There are plenty of other shareholders that the company and Morgan Stanley need to convince.

Orsted’s largest institutional shareholders include several top names among both Nordic and international institutional investors. Its largest institutional holder as of the end of June was Norges Bank, the Norwegian sovereign wealth fund, with a 2.25% stake, according to Dealogic institutional holdings data.

Other large institutional investors include BlackRock, Credit Agricole, Vanguard, Pictet Group and Ninety-One Group.

The top ten institutional shareholders hold 9.24% of the stock. Around 197 institutions were reported as having shares in Orsted as of the end of June, worth around 17% of the share capital.

Many investors may agree that the impact of the Trump administration on the wind industry is temporary, representing a slowing down of new offshore wind permitting rather than a long-term disruption to a clear secular trend.

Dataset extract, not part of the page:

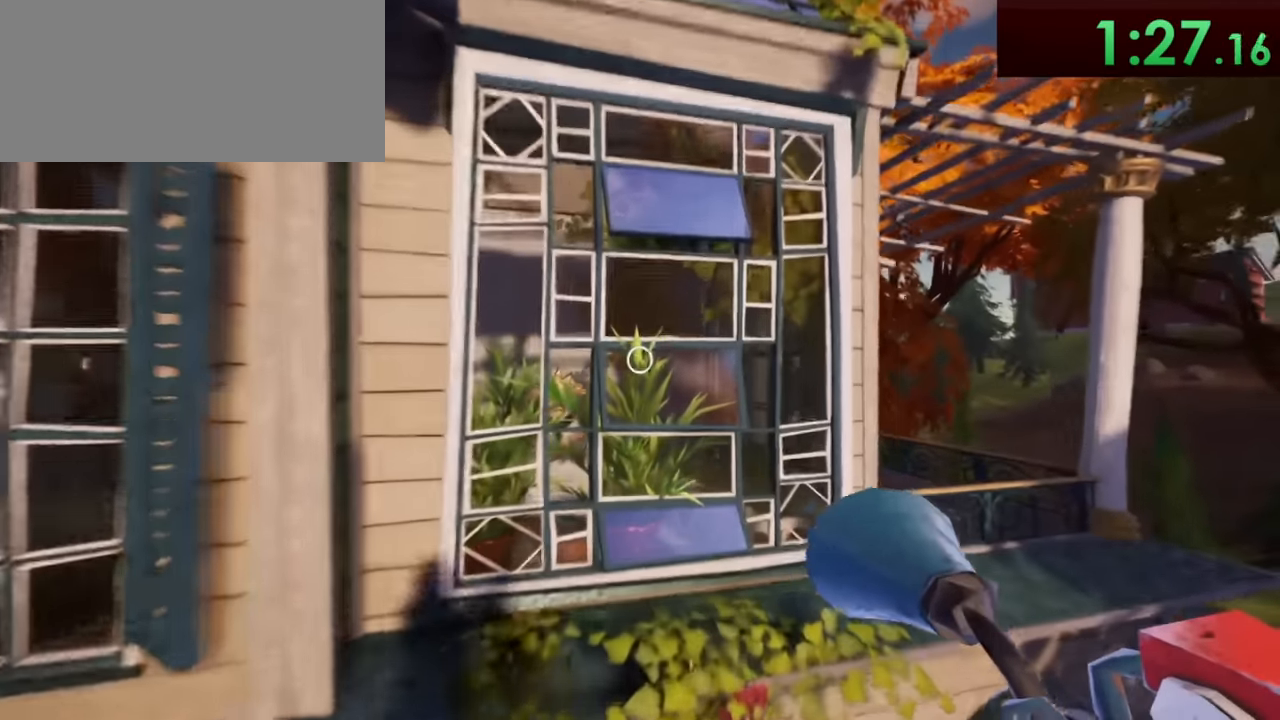
{"keys": ["shift", "w"], "mouse": [], "events": []}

But the use of a federal agency to interrupt an already commissioned project created an existential risk to committed capital, changing the assumed rules of engagement.

Midterm elections next year may represent a key inflection point for sector sentiment.

If Trump’s Republicans – ever more committed to their carbon-friendly “drill, baby, drill” mantra – fare well, concern will grow that Orsted is not guaranteed a more favourable reception from a new president in January 2029. Conversely, Democrat success would likely open the space for realizing upside potential for the sector.

It’s undoubtedly a gamble for investors, but buying the dip could prove lucrative if the political weather turns.